The ovaries release one egg in approximately 28 days within each menstrual cycle. The ovaries are also responsible for the release of the female sex hormones known as progesterone and oestrogen. These hormones play some vital roles in enabling reproduction. The cyst may develop in both of the ovaries at any time within the menstrual cycle, but sometimes, the cyst develops in only one ovary.

When the cysts are abnormally large, the following symptoms may be present.

  • Bloating
  • Nausea
  • Pelvic pain
  • Abdominal swelling

If the cysts rupture or block the supply of blood, it may cause heavy bleeding. Other symptoms include painful periods, feeling full after eating a little food, and difficulty in clearing the bowel.

Medically diagnosing ovarian cysts

Two types of ovarian cyst affect women. They include:

  • Pathological ovarian cysts-this type of ovarian cyst is not common, and they are growths of abnormal cells.
  • Functional ovarian cysts- this is the most common type of ovarian cyst, developing during the menstrual cycle. They usually clear off on their own and are harmless.

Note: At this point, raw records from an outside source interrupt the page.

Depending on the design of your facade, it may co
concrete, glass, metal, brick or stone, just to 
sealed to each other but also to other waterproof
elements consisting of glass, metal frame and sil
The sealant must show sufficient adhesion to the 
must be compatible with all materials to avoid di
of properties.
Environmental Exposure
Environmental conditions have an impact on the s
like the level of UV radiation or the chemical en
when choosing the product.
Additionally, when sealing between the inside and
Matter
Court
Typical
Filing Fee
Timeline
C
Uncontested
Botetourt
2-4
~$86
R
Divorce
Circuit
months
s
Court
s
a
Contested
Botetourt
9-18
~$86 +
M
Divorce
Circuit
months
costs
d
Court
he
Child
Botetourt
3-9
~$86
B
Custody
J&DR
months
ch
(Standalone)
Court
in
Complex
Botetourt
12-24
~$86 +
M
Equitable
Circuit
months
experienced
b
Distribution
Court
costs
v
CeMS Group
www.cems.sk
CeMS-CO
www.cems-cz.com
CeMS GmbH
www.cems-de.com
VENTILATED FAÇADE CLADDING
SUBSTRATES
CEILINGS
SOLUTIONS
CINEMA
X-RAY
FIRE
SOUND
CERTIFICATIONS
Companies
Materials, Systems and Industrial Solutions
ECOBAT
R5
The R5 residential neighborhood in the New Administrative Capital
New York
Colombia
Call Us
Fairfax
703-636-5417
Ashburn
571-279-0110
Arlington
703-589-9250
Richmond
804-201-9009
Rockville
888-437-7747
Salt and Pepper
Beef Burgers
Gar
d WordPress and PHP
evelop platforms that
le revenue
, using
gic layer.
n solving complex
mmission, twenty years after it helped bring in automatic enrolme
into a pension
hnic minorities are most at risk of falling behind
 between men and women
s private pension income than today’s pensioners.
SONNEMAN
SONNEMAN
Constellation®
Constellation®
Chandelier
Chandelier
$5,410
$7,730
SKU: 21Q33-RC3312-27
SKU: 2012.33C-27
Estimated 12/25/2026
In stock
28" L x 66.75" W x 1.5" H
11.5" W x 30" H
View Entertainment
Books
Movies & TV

A common cause of ovarian cyst is endometriosis. Most times, ovarian cysts are benign and do not lead to cancer, but, in a few cases, the cysts become malignant, causing cancer. Cancerous cysts usually affect women in their menopausal stage.

Ovarian cyst diagnosis

To check for ovarian cyst, a medical professional will perform an ultrasound by placing a probe inside the vagina. If the professional identifies an ovarian cyst, you may need another ultrasound scan within a couple of weeks to monitor the cyst.

An ovarian cyst could be small, about 3mm in size or it could be the size of a melon. A simple ovarian cyst is thin-walled and contains fluid, but the complex ovarian cysts may contain solid mass, blood, and thick fluid.

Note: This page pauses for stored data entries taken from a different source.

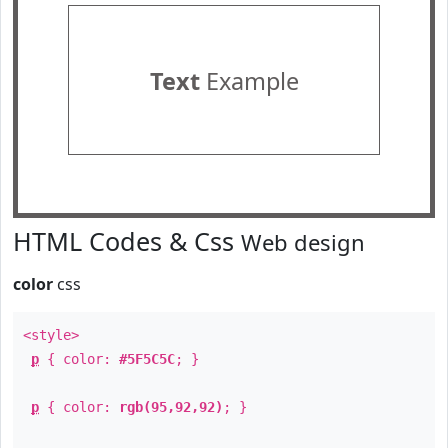
Text
Example
HTML Codes & Css
Web design
color
css
<style>
p
{ color:
#5F5C5C
; }
p
{ color:
rgb(95,92,92)
; }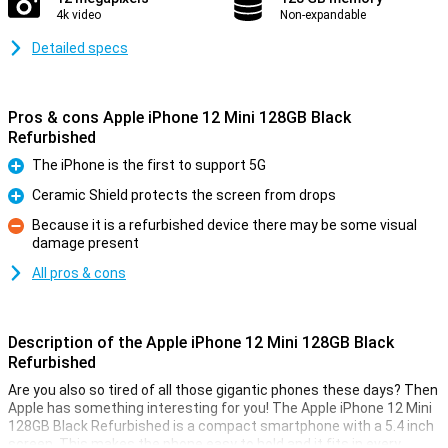
4k video
Non-expandable
Detailed specs
Pros & cons Apple iPhone 12 Mini 128GB Black
Refurbished
The iPhone is the first to support 5G
Pro
Ceramic Shield protects the screen from drops
Pro
Because it is a refurbished device there may be some visual
damage present
Con
All pros & cons
Description of the Apple iPhone 12 Mini 128GB Black
Refurbished
Are you also so tired of all those gigantic phones these days? Then
Apple has something interesting for you! The Apple iPhone 12 Mini
128GB Black Refurbished is a compact smartphone with a 5.4 inch
screen. This makes the phone easy to hold and it fits in every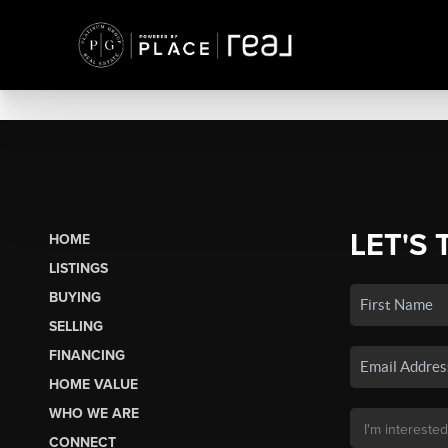
LET'S 
HOME
LISTINGS
BUYING
SELLING
FINANCING
HOME VALUE
WHO WE ARE
CONNECT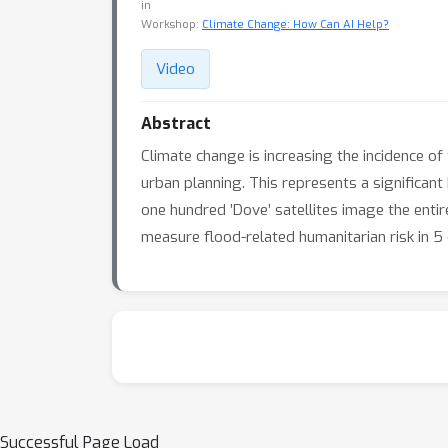
in
Workshop:
Climate Change: How Can AI Help?
Video
Abstract
Climate change is increasing the incidence o
urban planning. This represents a significant
one hundred ’Dove’ satellites image the ent
measure flood-related humanitarian risk in 5 ci
Successful Page Load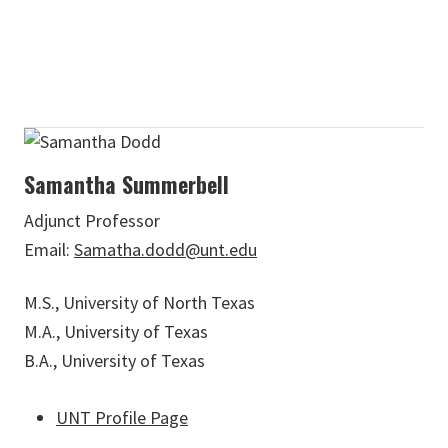
Samantha Summerbell
Adjunct Professor
Email:
Samatha.dodd@unt.edu
M.S., University of North Texas
M.A., University of Texas
B.A., University of Texas
UNT Profile Page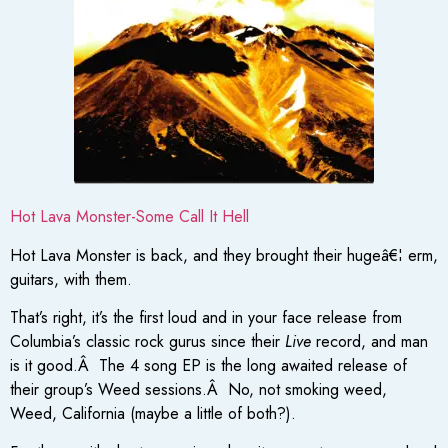
Hot Lava Monster-Some Call It Hell
Hot Lava Monster is back, and they brought their hugeâ€¦ erm,
guitars, with them.
That’s right, it’s the first loud and in your face release from
Columbia’s classic rock gurus since their
Live
record, and man
is it good.Â The 4 song EP is the long awaited release of
their group’s Weed sessions.Â No, not smoking weed,
Weed, California (maybe a little of both?).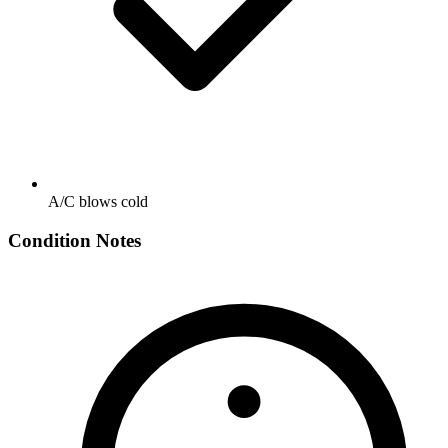
A/C blows cold
Condition Notes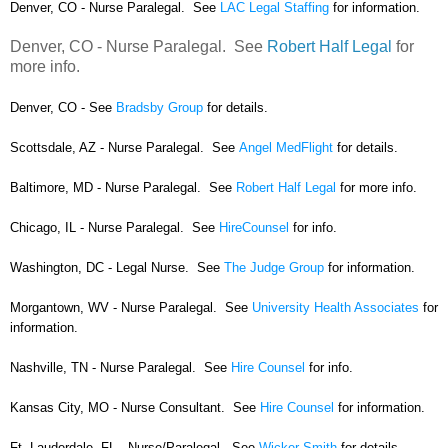
Denver, CO - Nurse Paralegal. See
LAC Legal Staffing
for information.
Denver, CO - Nurse Paralegal. See
Robert Half Legal
for
more info.
Denver, CO - See
Bradsby Group
for details.
Scottsdale, AZ - Nurse Paralegal. See
Angel MedFlight
for details.
Baltimore, MD - Nurse Paralegal. See
Robert Half Legal
for more info.
Chicago, IL - Nurse Paralegal. See
HireCounsel
for info.
Washington, DC - Legal Nurse. See
The Judge Group
for information.
Morgantown, WV - Nurse Paralegal. See
University Health Associates
for
information.
Nashville, TN - Nurse Paralegal. See
Hire Counsel
for info.
Kansas City, MO - Nurse Consultant. See
Hire Counsel
for information.
Ft. Lauderdale, FL - Nurse/Paralegal. See
Wicker Smith
for details.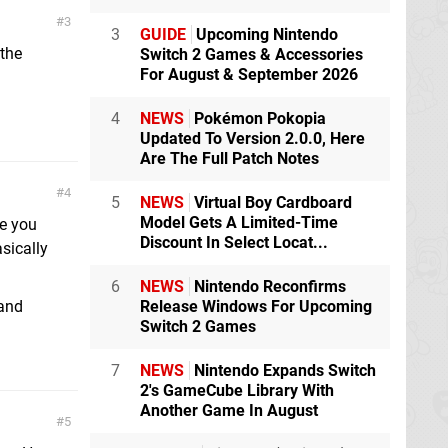
3
3
GUIDE
Upcoming Nintendo
 the
Switch 2 Games & Accessories
For August & September 2026
4
NEWS
Pokémon Pokopia
Updated To Version 2.0.0, Here
Are The Full Patch Notes
4
5
NEWS
Virtual Boy Cardboard
Model Gets A Limited-Time
e you
Discount In Select Locat...
sically
6
NEWS
Nintendo Reconfirms
Release Windows For Upcoming
 and
Switch 2 Games
7
NEWS
Nintendo Expands Switch
2's GameCube Library With
Another Game In August
5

Simple ovarian cysts are large follicles that continued to grow after the release of eggs from the ovary. When the cysts develop in the endometrioma cells (the cells outside the womb), it is knownendometriomas.

A dermoid cyst may also develop in some women. This occurs when the cyst develops from egg cell found in the ovary. They usually contain fat and hair. If the cyst causes no discomfort and presents no symptoms, there will be no need for treatment, but if the cyst is complex and the symptoms persist, you may need to see a gynaecologist for treatment.

Treatment of an ovarian cyst

A doctor may not suggest immediate removal of the cyst. However, if the cyst becomes bigger or complex, you may need to remove it during surgery. The choice of ovarian cyst treatment usually depends on the appearance and size of the cysts, the symptoms and blood test results. Your gynaecologist will inform you of your treatment option, the benefits and risks of the available options.

  • Most times, for a simple cyst with a diameter of less than 5cm, treatment is not necessary. These cysts usually clear off on their own within a couple of months without treatment.
  • A simple cyst with a diameter of 5- 7 cm requires the patient to have yearly ultrasounds to check for further increase in size.
  • If the simple cyst has a diameter of more than 7cm, the patient may need surgery or magnetic resonance imaging (MRI).

It is best to consult an experienced gynaecologist to know the suitable treatment option for you. You may need a hysterectomy, laparotomy, or laparoscopy depending on the condition of your uterus or ovaries, the number and size of the cyst.